In his new role, Ryan presides over the organization's competitive bidding battle strategy, which has drawn criticism in certain circles for not being caustic enough in its rhetoric. He dismisses the call for a harsher tone, preferring to remain firm minus the hysterics.
"There have been comments made that since we are not blasting CMS and Congress in the press, we must have turned our backs on the smaller companies -- nothing could be further from the truth," he said. "I don't think the industry has an air of resignation that NCB is an eventual reality. There will always be the hope that this can be legislated out as the industry knows that it is poor public policy."

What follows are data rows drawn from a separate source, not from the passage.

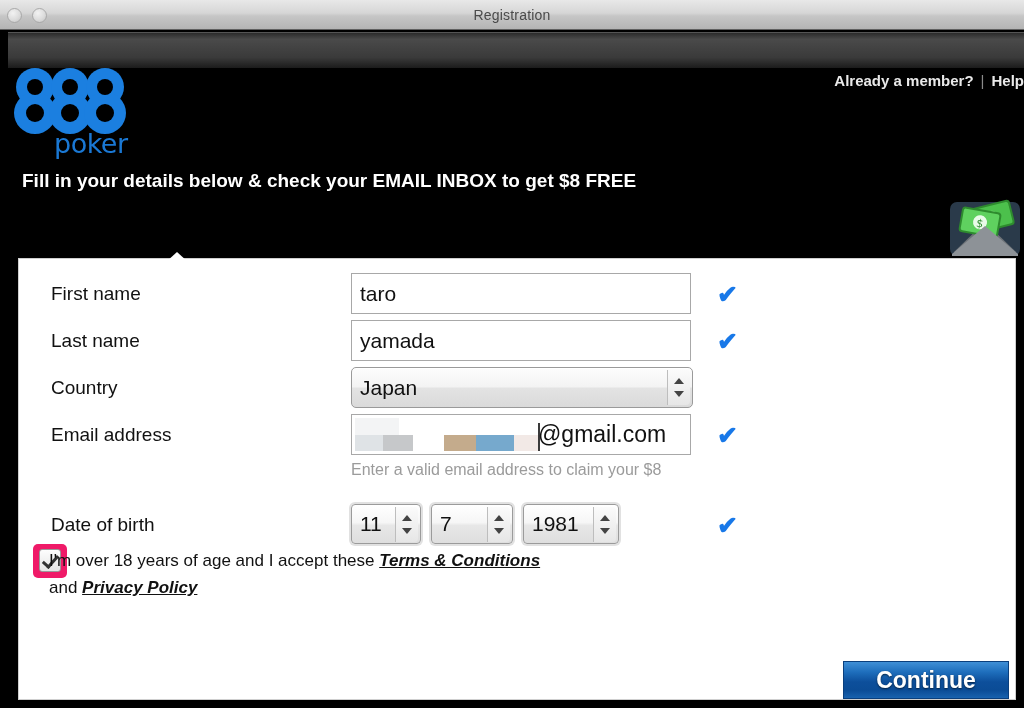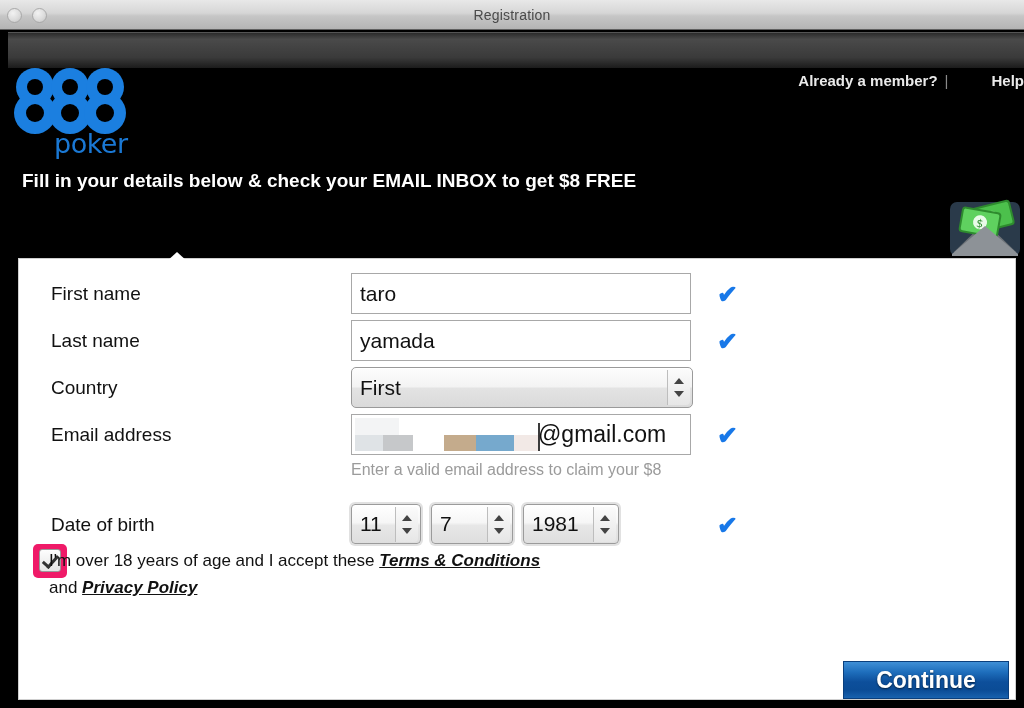--- a/index.html
+++ b/index.html
@@ -90,7 +90,6 @@
   .toplinks a {
     color: #e9e9e9;
     text-decoration: none;
-    margin-left: 36px;
   }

The association also needs to be realistic in facing up to the fact that competitive bidding has rock-solid support among legislators and policymakers and that the industry can't back away from looking at a potential bidding scenario in a constructive manner, he said.
"[Therefore] we need to work with CMS and Medicare and make sure that if it cannot be legislated out, we are at the table as a stakeholder every step of the way making sure that it is as fair as possible," Ryan said. "In the current Congress, if we were to put all our eggs in one basket and tried to force NCB from being legislated away and failed, we would be doing the entire industry a huge disservice."
As tense as the HME climate is right now, Ryan says it is also an exciting time for the industry. Favorable demographics show great growth potential and older Americans' desire to stay home is encouraging, he said. And despite Medicare's constant funding cuts, government officials by and large recognize the economic value of homecare.
"The challenge is continuing to prove that value," Ryan said. "I would have to say that it is one of the most - if not the most - challenging time in the brief history of the HME industry. Growing a business with the veil of NCB and the uncertainties that it will bring is a difficult assignment."
Even so, the industry is up for the task because of what Ryan sees as "passion in the eyes of providers that serve the homecare industry."